Attention Is All You Need (Transformer and Self-Attention)


Github整理了Transformer的完整代碼,建議直接看官方源碼


Transformer Architecture

The Transformer using stacked self-attention and point-wise, fully connected layers for both the encoder and decoder, shown in the left and right halves of the following left figure, respectively.

Encoder和Decoder均由6個layer堆疊組成:

Google AI Blog給出的動態展示過程


Encoder

Encoder的layer由兩個sublayer組成:multi-head self-attentionfeed-forward network,兩層sublayer均使用layer normalizationresidual connection.

Encoder的輸入層(最底層)需要做positional encoding,以考慮序列位置信息。所有層均需要做padding mask,以忽略padding的token。

FFN有兩層,第一層是ReLU激活函數,第二層是線性激活函數,FFN可表示爲
FFN(Z)=max(0,ZW1+b1)W2+b2 \text{FFN}(Z)=\max(0,ZW_1+b_1)\cdot W_2+b_2


Tensorflow實現

class EncoderLayer(tf.keras.layers.Layer):
    """
    Each encoder layer consists of sublayers.
        1. Multi-head attention (with padding mask)
        2. Point wise feed forward networks.

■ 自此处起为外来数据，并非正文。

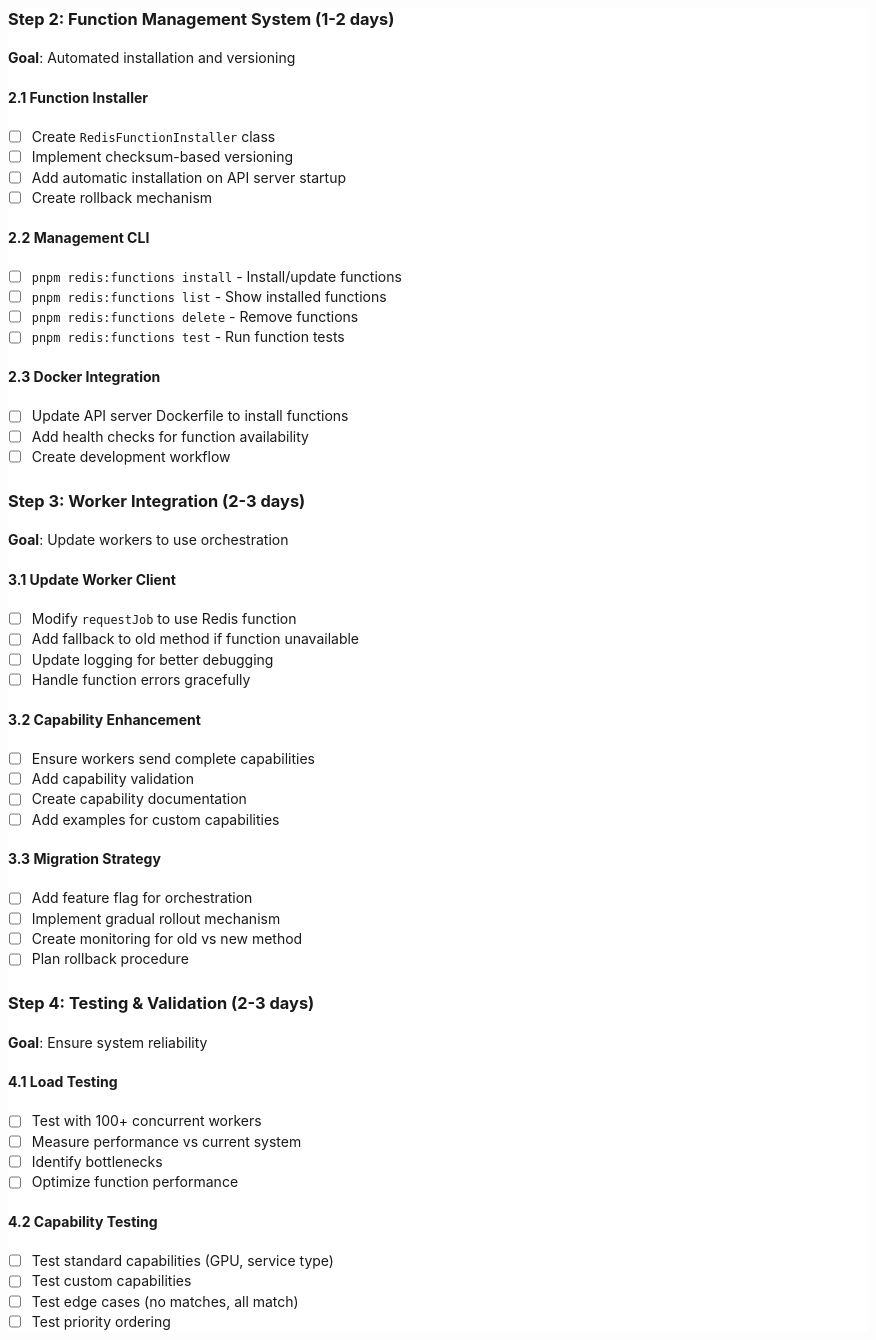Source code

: ### Step 2: Function Management System (1-2 days)
**Goal**: Automated installation and versioning

#### 2.1 Function Installer
- [ ] Create `RedisFunctionInstaller` class
- [ ] Implement checksum-based versioning
- [ ] Add automatic installation on API server startup
- [ ] Create rollback mechanism

#### 2.2 Management CLI
- [ ] `pnpm redis:functions install` - Install/update functions
- [ ] `pnpm redis:functions list` - Show installed functions
- [ ] `pnpm redis:functions delete` - Remove functions
- [ ] `pnpm redis:functions test` - Run function tests

#### 2.3 Docker Integration
- [ ] Update API server Dockerfile to install functions
- [ ] Add health checks for function availability
- [ ] Create development workflow

### Step 3: Worker Integration (2-3 days)
**Goal**: Update workers to use orchestration

#### 3.1 Update Worker Client
- [ ] Modify `requestJob` to use Redis function
- [ ] Add fallback to old method if function unavailable
- [ ] Update logging for better debugging
- [ ] Handle function errors gracefully

#### 3.2 Capability Enhancement
- [ ] Ensure workers send complete capabilities
- [ ] Add capability validation
- [ ] Create capability documentation
- [ ] Add examples for custom capabilities

#### 3.3 Migration Strategy
- [ ] Add feature flag for orchestration
- [ ] Implement gradual rollout mechanism
- [ ] Create monitoring for old vs new method
- [ ] Plan rollback procedure

### Step 4: Testing & Validation (2-3 days)
**Goal**: Ensure system reliability

#### 4.1 Load Testing
- [ ] Test with 100+ concurrent workers
- [ ] Measure performance vs current system
- [ ] Identify bottlenecks
- [ ] Optimize function performance

#### 4.2 Capability Testing
- [ ] Test standard capabilities (GPU, service type)
- [ ] Test custom capabilities
- [ ] Test edge cases (no matches, all match)
- [ ] Test priority ordering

    Each of these sublayers has a residual connection around it followed by a layer
    normalization. Residual connections help in avoiding the vanishing gradient problem
    in deep networks.
    """

    def __init__(self, d_model, num_heads, dff, rate=0.1):
        super(EncoderLayer, self).__init__()

        self.mha = MultiHeadAttention(d_model, num_heads)
        self.ffn = point_wise_feed_forward_network(d_model, dff)

        self.layernorm1 = tf.keras.layers.LayerNormalization(epsilon=1e-6)
        self.layernorm2 = tf.keras.layers.LayerNormalization(epsilon=1e-6)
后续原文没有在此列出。